Geçenlerde iki şehidimizi toprağa vermiştik. Bunlardan Şehit Uzman Çavuş C. Deniz Özdemir gaziler yurdu Gaziantep’te, aynı gün Piyade Uzm.Çavuş Hasan Erzi de Osmaniye’nin Issızca köyünde vatan toprağına verildiler.
Şehit Uzman Çavuş Deniz Özdemir’in sosyal paylaşım sitesinde yazdığı satırlar tekrar tekrar okunup düşünülmesi gereken satırlardır. Bu satırlar herkese birer ders niteliğindedir. Terörle hem mücadele ve hem de müzakere yapılamayacağını, açılım adı altında gayri ciddi taviz ve sözde çözümler ve çelişkilerle dolu politika izleyenlerin nasıl tarihi bir yanlış içinde olduklarını haykıran bu aziz şehidimize Allah’tan rahmet diliyoruz.
Vatanı, bayrağı, ülkesinin birlik ve bütünlüğü için toprağa düşen bu genç insanımız ve diğerleri, şehitlik gibi yüksek bir mertebeye ulaşmışlardır. Şehitlerimize çok şey borçlu olduğumuzu, onların yüzü hürmetine ve onların sayesinde ayakta durabildiğimizi ve varlığımızı koruyabildiğimizi biliyoruz.

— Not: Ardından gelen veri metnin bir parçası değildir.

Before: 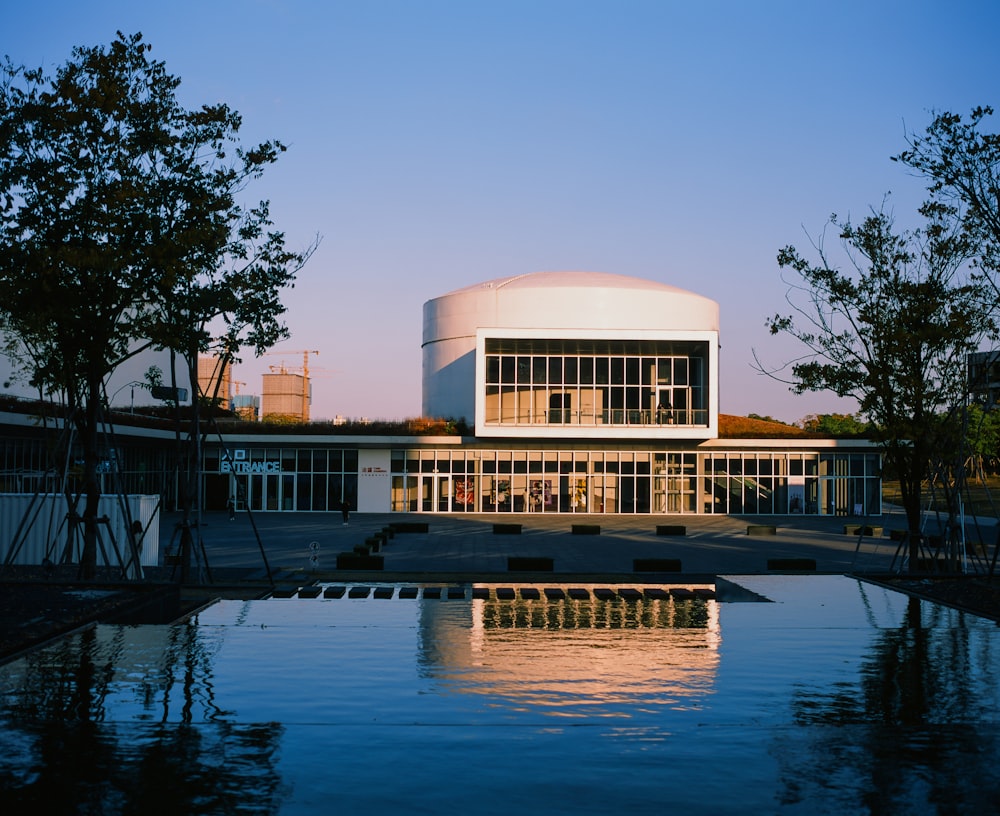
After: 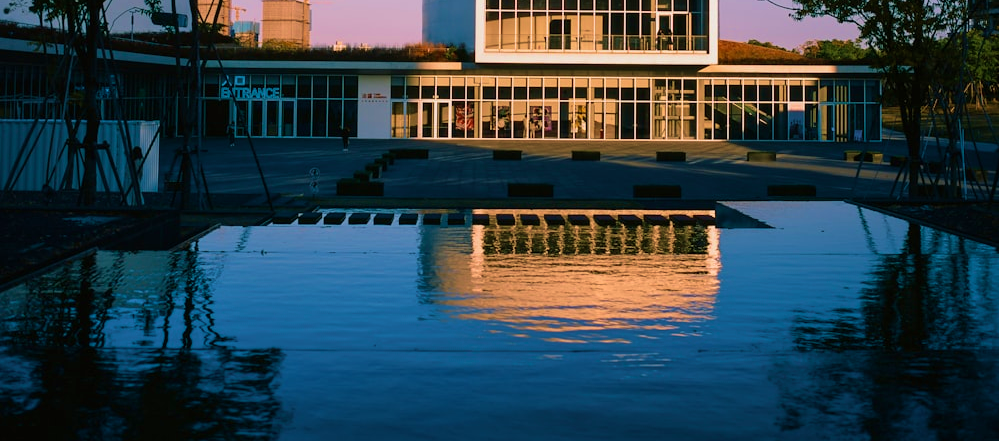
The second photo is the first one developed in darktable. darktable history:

Onların aileleri, eş ve çocukları da Türk Milletine emanettir.
Şehit evindeki üzüntüyü paylaşmak yerine 50-60 metre ileride bir ilkokulun bahçesinde düğün yapanların vurdumduymazlığı, saygısızlığı, hassasiyet eksikliği kabul edilebilecek bir şey değildir. İnsanî, milli ve dini değerlerimizden bu ölçüde uzaklaşmış, bize yabancılaşmış olanlardan ancak utanç duyarız.

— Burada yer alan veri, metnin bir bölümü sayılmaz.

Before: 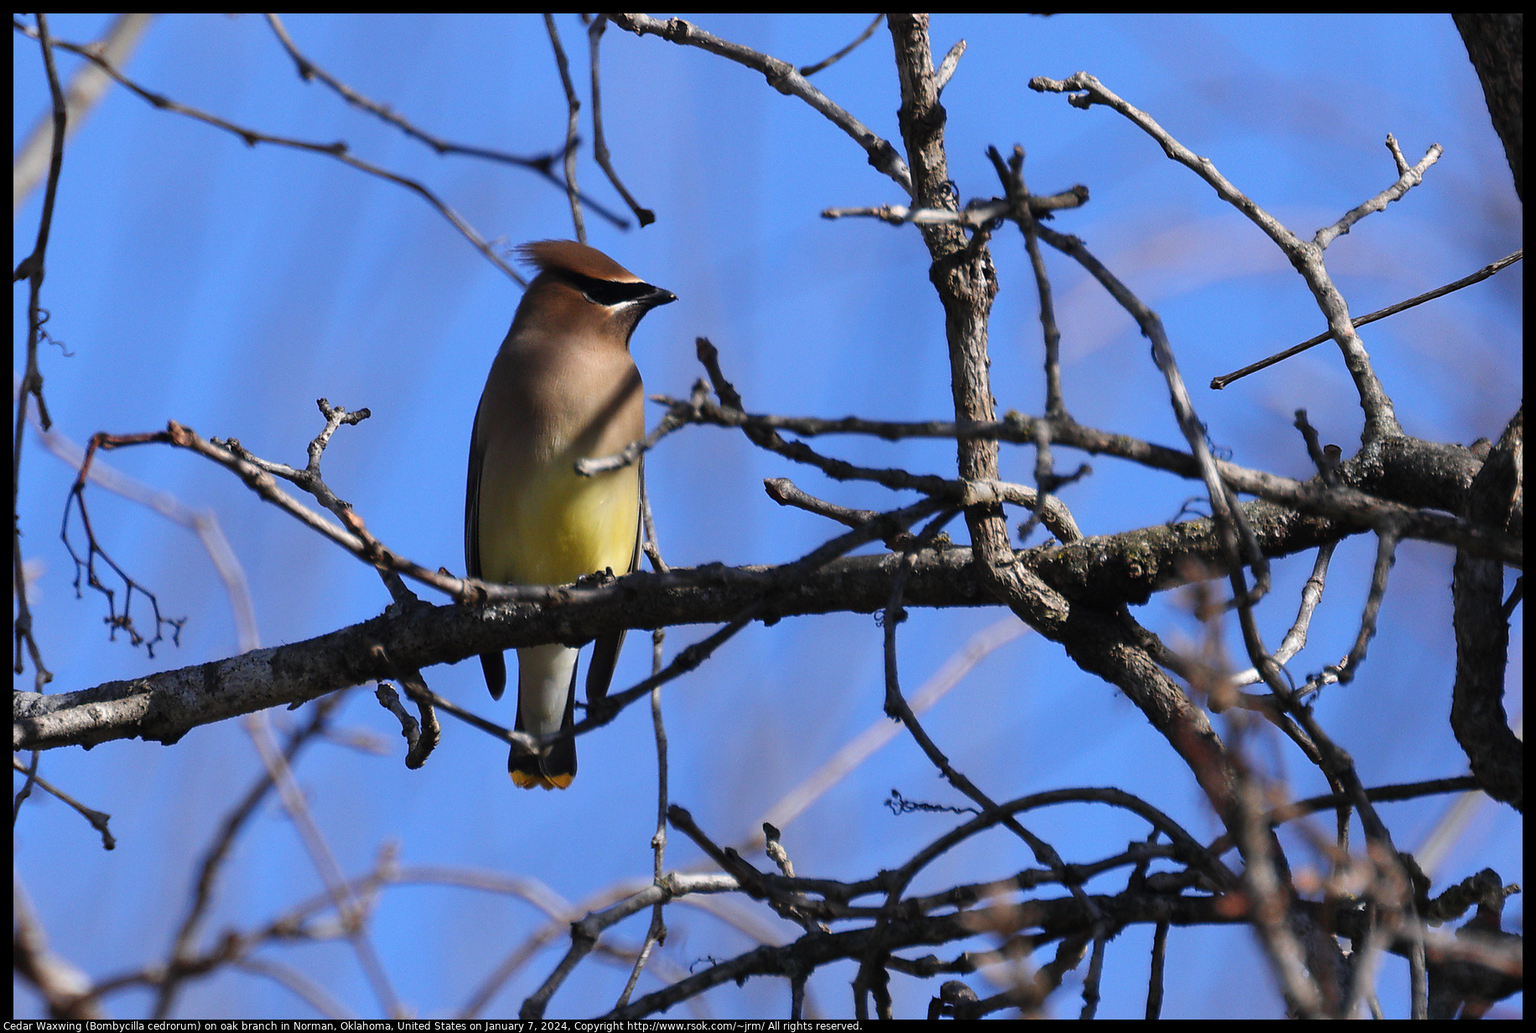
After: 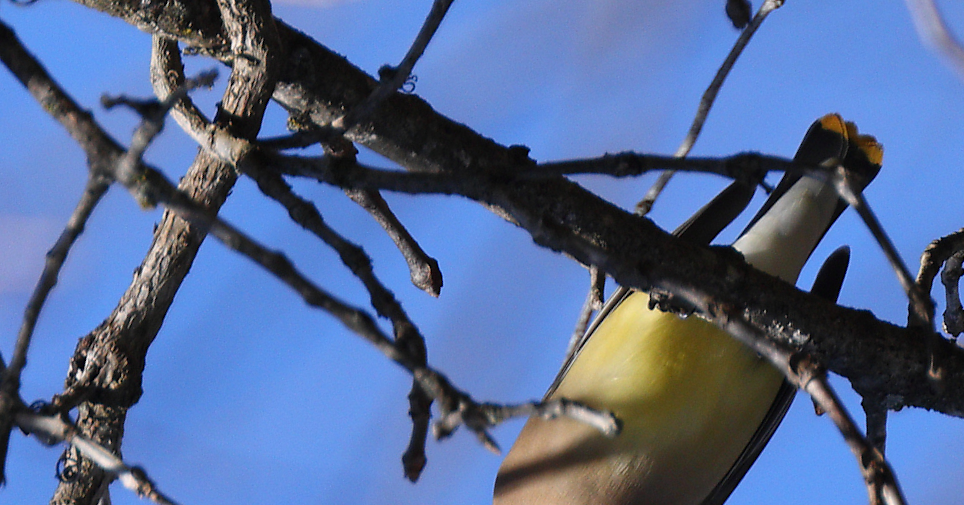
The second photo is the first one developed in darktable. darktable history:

Şehit Deniz Özdemir’in sosyal paylaşım sitesine yazdıkları şöyledir:
“Susuşumuz merminin namluda duruşu gibidir.” “Benim ödediğim vergilerle, lüks arabalarla gezip benim ölmeme göz kapatıp öldürmeme izin vermeyen zevatlar artık uyanın. Sen rahat uyuyasın diye sırtımda 40kg yük, aklımda vatanım, dağlarda geziyorum.”
Sırtında kilolarca yük ve teçhizat ile vatan görevini yılmadan ve şerefle yapan dıştan kumandalı ırkçı ve bölücü terörist ve işbirlikçilerine karşı yürütülen ihanete karşı görev yapanlar, bu ülkenin en değerli varlıklarıdır.  Onlara imrenmemek ve saygı duymamak mümkün mü?
Suriye’den sığınmacıların sayısı 43.000’e çıkmıştır. Yangın çıkaranlar ve polise saldıranlar iade edilmelidir.  4.000 civarında Suriye Türkmeni ülkemize sığınmış, bunların yarısı da öğrendiğimize göre akrabalarının yanına sığınmıştır. 1500 civarında Türkmen’in Esad güçleri tarafından şehit edildiği ifade edilmektedir. Şam’da bombalanan mahallelerde yarı yarıya Türk nüfus yaşamaktadır.
Türkiye olarak üstünde durmamız gereken nokta, rejim değiştikten sonra Türkmenlerin statülerinin ne olacağıdır. Biz güdümlü politika izlediğimizden sadece ABD, Rusy , Çin ve AB’nin görüşlerini tartışıyoruz. Oysa Barzani Suriye’nin kuzeyinde Batı Kürdistan’ın yolunu açıyor. Türkiye Türkmenlerle daha yakından ilgilenmeli ve Irak’taki yanlışlara düşülmemelidir. Suriye’de rejim yıkıldıktan sonra çıkabilecek Nasturi - Sünni çatışmalarında hedef Türkmenlerdir. Asi Nehri boyunca yerleşmiş Türk köylerine sahip çıkılmalıdır. Daha da önemlisi basın ve TV’ler olayların içinde yaşamış olanların görüşlerine yer vermelidirler.